What this exercise asks:
1. From the Controller's Office tax page, reproduce the passage starting at "Sales tax exemption forms" and ending at "for personal purchases." verbatim.
2. Which levels of tax law does the Controller's Office tax page say the office keeps RIT in compliance with? List each one.

Provided text:
━━━

The Controller’s Office ensures that RIT is in compliance with federal, state and local tax laws, and to develop and enforce appropriate policies and procedures in order to meet its compliance requirements and protect the university’s tax-exempt status.
Please note that The Controller’s Office staff cannot give personal income tax advice to students or employees.
The following links are a resource for you in managing university business with respect to tax matters.
Companies doing business with RIT that will be paying RIT request this form:
RIT is exempt from paying sales tax to vendors on some of its purchases in New York State and certain other states where it has an exemption certificate or letter. The rules vary by state. Even if RIT has a sales tax exemption for a particular state, not all purchases may be exempt in that state. Also, a purchase considered sales tax exempt in one state may not be sales tax exempt in another state.
Sales tax exemption forms should be provided to the vendor at the time of purchase. In addition, purchases are required to be made from RIT’s funds (i.e. check or p-card). RIT sales tax exemptions cannot be used for personal purchases.
Sales Tax Collection and Recordkeeping Responsibilities on Sales in New York State
Although RIT is exempt from paying sales tax on qualified goods and services it purchases for its educational operations, the university’s exempt status does not eliminate its obligation to collect sales tax on sales made to other groups, businesses or individuals (i.e. students, employees, or other vendors).
Departments/business units that sell taxable goods or services must collect sales tax from their customers, segregating the gross cash receipts between revenue and sales tax collected and recording the sales tax collected in the sales tax liability object code 32000. The Controller’s Tax Office will review each department’s sales tax liability account and then remit the total tax collected to NYS as part of the RIT’s regular monthly tax filing.

━━━

Collected data
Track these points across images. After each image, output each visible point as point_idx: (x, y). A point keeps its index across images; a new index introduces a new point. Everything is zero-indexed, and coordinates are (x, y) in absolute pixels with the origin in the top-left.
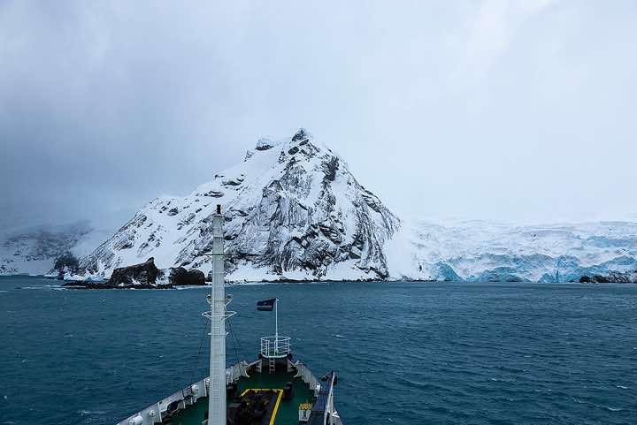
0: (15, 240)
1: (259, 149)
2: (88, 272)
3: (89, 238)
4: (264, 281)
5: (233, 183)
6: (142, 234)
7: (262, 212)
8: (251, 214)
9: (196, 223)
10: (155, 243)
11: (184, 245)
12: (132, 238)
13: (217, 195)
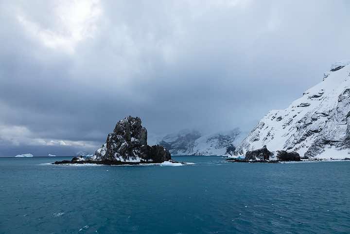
0: (210, 140)
1: (333, 70)
2: (239, 154)
3: (240, 137)
4: (346, 159)
5: (316, 96)
6: (264, 133)
7: (339, 112)
8: (331, 114)
9: (294, 124)
10: (271, 137)
11: (287, 137)
12: (258, 135)
13: (306, 105)
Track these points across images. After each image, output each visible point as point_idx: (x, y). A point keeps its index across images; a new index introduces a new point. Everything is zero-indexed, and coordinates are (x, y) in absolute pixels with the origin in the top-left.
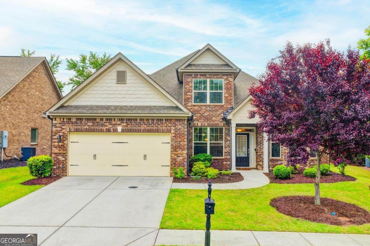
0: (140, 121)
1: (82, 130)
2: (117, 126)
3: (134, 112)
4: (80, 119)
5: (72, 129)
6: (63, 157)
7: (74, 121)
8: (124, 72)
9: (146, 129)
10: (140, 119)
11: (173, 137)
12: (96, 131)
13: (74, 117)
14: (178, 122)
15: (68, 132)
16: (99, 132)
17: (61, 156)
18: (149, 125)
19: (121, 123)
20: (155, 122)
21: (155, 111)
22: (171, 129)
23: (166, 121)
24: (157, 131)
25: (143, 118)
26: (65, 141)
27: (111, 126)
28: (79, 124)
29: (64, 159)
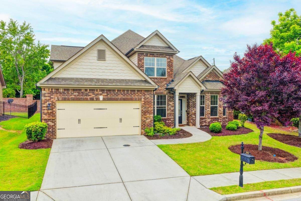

━━━

Responses by item number:
1.
Sales tax exemption forms should be provided to the vendor at the time of purchase. In addition, purchases are required to be made from RIT’s funds (i.e. check or p-card). RIT sales tax exemptions cannot be used for personal purchases.

2.
- Federal
- State
- Local